[Work required]:
Go through the following data and transcribe exactly the stretch of lines from the one holding "G04 Gerber Fmt" to the one holding "X131445000Y-95250000D03*", both included.

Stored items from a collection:

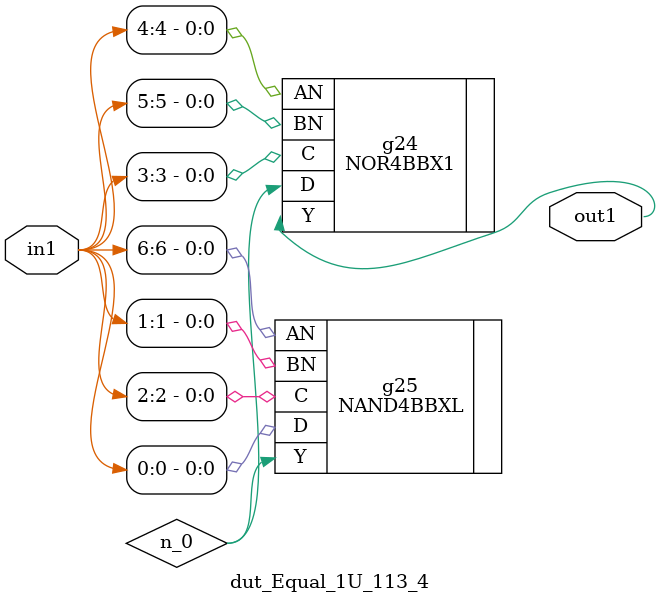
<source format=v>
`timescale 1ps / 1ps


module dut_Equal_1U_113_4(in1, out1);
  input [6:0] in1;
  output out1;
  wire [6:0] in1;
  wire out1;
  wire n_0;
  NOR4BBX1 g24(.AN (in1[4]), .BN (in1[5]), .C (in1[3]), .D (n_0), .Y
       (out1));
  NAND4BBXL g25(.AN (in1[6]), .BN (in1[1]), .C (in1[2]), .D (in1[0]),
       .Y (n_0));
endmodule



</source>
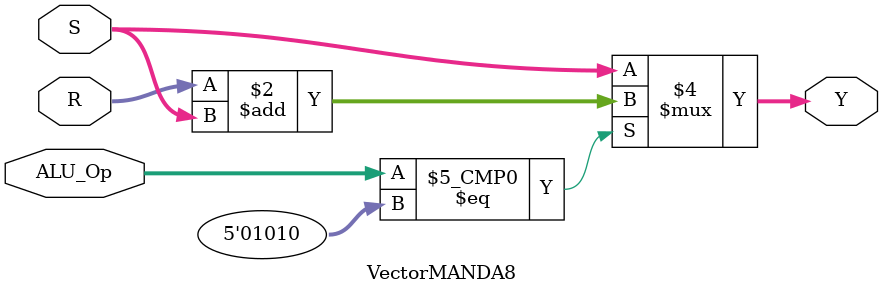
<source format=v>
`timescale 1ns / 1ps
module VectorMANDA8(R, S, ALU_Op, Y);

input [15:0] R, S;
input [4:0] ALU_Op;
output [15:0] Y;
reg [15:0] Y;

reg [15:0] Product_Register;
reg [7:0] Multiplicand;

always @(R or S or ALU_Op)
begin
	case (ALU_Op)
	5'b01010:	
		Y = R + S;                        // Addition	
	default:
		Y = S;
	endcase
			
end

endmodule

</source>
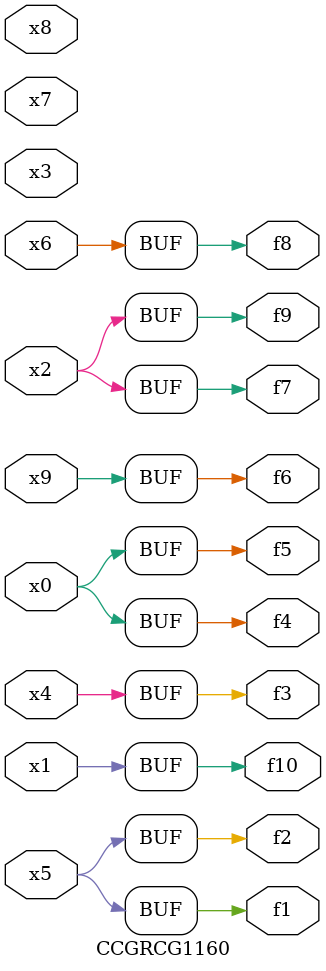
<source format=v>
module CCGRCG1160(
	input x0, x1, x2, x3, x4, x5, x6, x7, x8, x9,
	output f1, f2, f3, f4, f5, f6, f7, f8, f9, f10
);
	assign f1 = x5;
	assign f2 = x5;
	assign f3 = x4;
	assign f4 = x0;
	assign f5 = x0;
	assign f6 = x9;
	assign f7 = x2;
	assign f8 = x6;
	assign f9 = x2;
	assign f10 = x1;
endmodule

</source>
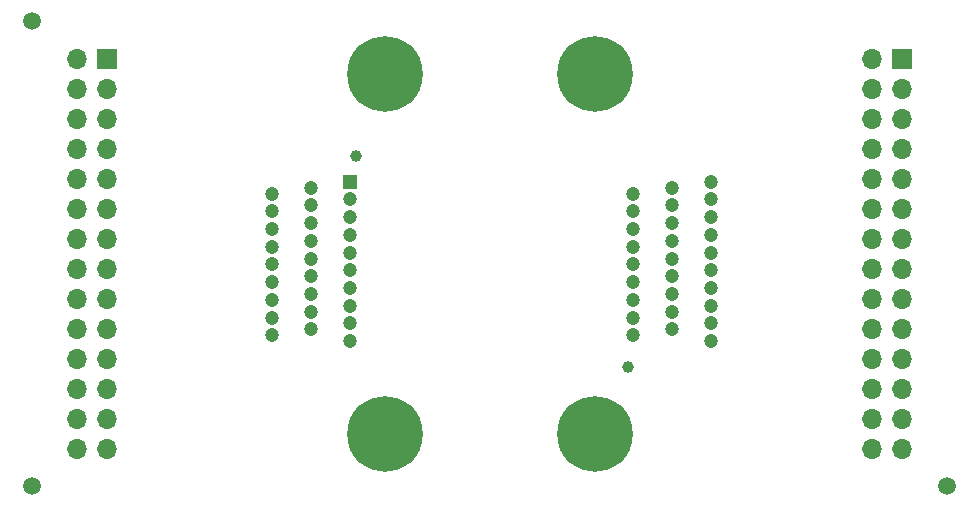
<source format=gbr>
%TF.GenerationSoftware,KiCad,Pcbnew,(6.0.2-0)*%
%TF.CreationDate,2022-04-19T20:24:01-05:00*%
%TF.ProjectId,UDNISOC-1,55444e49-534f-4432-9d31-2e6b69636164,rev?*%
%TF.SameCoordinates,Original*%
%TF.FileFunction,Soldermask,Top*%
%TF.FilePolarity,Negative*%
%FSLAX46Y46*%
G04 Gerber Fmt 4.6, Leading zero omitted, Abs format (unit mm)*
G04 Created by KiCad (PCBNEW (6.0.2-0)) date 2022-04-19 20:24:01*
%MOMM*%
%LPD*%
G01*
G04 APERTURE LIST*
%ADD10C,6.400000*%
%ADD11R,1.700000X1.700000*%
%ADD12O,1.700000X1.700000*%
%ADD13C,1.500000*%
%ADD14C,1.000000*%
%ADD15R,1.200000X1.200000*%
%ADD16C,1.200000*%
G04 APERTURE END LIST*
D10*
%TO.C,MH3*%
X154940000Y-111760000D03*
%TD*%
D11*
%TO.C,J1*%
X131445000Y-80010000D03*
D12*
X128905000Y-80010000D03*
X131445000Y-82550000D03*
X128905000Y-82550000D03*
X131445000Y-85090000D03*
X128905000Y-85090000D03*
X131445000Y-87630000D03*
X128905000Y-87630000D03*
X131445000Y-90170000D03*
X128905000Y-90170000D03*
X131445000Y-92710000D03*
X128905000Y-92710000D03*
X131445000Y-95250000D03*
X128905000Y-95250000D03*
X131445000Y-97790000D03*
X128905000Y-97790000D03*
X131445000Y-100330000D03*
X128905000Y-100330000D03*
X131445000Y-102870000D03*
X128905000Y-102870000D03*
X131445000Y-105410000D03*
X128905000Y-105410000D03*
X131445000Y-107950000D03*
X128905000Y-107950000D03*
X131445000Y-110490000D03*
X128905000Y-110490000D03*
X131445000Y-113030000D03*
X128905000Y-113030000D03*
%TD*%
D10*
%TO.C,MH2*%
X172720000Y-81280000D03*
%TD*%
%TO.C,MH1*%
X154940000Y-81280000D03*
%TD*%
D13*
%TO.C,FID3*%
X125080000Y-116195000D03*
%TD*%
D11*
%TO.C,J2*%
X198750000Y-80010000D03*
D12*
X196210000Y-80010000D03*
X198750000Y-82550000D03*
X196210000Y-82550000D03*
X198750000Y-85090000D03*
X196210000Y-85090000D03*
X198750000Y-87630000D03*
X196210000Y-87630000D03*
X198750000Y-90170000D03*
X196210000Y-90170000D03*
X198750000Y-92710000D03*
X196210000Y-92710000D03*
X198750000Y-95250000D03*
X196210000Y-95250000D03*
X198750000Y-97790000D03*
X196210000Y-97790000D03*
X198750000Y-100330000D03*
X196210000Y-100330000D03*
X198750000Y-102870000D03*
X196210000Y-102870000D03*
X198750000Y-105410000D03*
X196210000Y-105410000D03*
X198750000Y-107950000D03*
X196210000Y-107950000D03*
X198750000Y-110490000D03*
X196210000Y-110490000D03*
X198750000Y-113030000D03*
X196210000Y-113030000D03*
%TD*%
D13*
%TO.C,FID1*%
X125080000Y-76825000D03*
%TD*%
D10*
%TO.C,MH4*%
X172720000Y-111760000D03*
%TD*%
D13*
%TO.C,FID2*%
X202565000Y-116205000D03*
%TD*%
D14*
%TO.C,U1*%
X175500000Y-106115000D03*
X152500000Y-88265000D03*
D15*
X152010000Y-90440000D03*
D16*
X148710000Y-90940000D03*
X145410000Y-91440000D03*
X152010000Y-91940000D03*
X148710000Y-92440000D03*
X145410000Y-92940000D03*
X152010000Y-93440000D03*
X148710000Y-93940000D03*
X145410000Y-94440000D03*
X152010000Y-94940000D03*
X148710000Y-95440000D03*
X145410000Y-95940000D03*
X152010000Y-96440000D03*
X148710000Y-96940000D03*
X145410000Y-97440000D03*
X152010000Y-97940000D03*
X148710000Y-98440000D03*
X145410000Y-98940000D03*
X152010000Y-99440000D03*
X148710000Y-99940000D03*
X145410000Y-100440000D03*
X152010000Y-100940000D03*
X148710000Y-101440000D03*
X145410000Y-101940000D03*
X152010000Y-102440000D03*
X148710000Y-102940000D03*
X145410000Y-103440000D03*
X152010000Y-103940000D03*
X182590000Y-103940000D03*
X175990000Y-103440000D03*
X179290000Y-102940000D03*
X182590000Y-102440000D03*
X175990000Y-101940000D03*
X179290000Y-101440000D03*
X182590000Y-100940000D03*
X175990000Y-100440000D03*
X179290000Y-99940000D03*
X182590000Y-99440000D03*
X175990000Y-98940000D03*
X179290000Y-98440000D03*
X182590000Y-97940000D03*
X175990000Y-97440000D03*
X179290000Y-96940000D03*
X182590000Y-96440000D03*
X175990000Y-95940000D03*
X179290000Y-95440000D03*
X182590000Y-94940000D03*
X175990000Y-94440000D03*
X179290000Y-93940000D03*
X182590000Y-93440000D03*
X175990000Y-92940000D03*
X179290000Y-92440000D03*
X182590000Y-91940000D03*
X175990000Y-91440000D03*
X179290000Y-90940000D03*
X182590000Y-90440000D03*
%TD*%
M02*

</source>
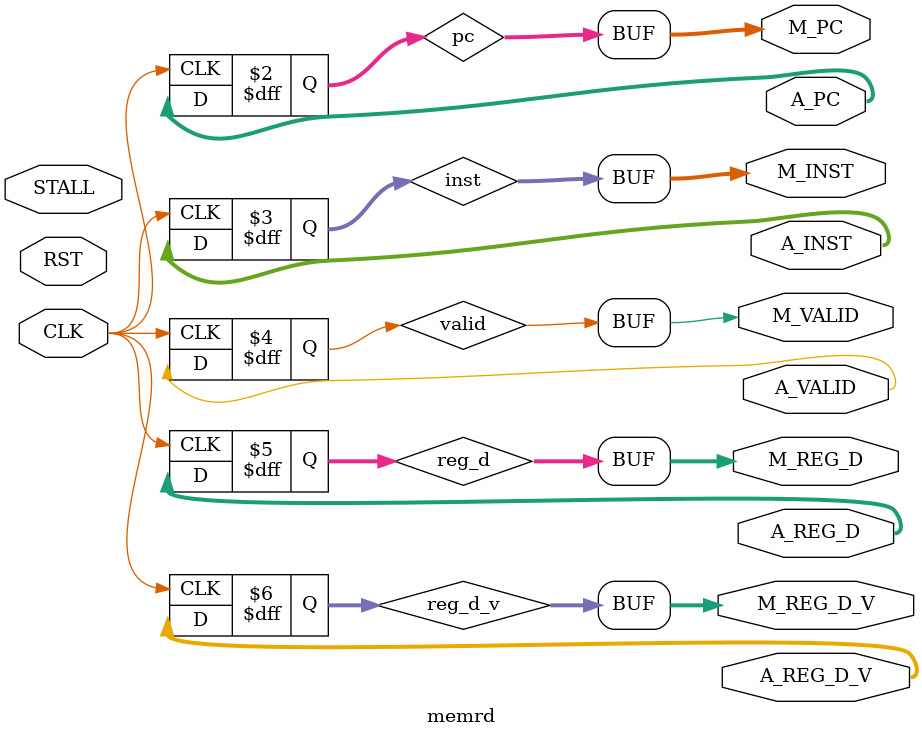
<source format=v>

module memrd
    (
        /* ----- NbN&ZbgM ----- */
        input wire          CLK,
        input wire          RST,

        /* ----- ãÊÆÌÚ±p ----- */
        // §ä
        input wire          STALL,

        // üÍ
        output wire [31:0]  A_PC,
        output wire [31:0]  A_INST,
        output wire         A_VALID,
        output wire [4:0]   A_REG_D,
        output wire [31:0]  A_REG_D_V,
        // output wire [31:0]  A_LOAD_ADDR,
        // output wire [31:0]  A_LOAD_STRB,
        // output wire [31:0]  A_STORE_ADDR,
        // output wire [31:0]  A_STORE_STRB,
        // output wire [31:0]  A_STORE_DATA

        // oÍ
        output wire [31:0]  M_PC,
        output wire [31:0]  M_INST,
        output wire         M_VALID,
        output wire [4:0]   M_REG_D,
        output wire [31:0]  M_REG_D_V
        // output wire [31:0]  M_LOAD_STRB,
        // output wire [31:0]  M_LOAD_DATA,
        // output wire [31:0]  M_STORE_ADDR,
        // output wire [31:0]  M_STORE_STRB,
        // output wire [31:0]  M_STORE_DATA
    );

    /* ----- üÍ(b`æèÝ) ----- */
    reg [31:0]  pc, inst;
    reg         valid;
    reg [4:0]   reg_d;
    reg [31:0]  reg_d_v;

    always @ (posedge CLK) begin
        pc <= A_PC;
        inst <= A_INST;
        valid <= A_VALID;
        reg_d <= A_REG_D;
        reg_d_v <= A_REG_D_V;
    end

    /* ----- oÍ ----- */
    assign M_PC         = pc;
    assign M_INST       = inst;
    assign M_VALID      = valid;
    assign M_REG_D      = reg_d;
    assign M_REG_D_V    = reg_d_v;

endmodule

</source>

[Expected answer]:
G04 Gerber Fmt 4.6, Leading zero omitted, Abs format (unit mm)*
G04 Created by KiCad (PCBNEW (6.0.2-0)) date 2022-04-19 20:24:01*
%MOMM*%
%LPD*%
G01*
G04 APERTURE LIST*
%ADD10C,6.400000*%
%ADD11R,1.700000X1.700000*%
%ADD12O,1.700000X1.700000*%
%ADD13C,1.500000*%
%ADD14C,1.000000*%
%ADD15R,1.200000X1.200000*%
%ADD16C,1.200000*%
G04 APERTURE END LIST*
D10*
%TO.C,MH3*%
X154940000Y-111760000D03*
%TD*%
D11*
%TO.C,J1*%
X131445000Y-80010000D03*
D12*
X128905000Y-80010000D03*
X131445000Y-82550000D03*
X128905000Y-82550000D03*
X131445000Y-85090000D03*
X128905000Y-85090000D03*
X131445000Y-87630000D03*
X128905000Y-87630000D03*
X131445000Y-90170000D03*
X128905000Y-90170000D03*
X131445000Y-92710000D03*
X128905000Y-92710000D03*
X131445000Y-95250000D03*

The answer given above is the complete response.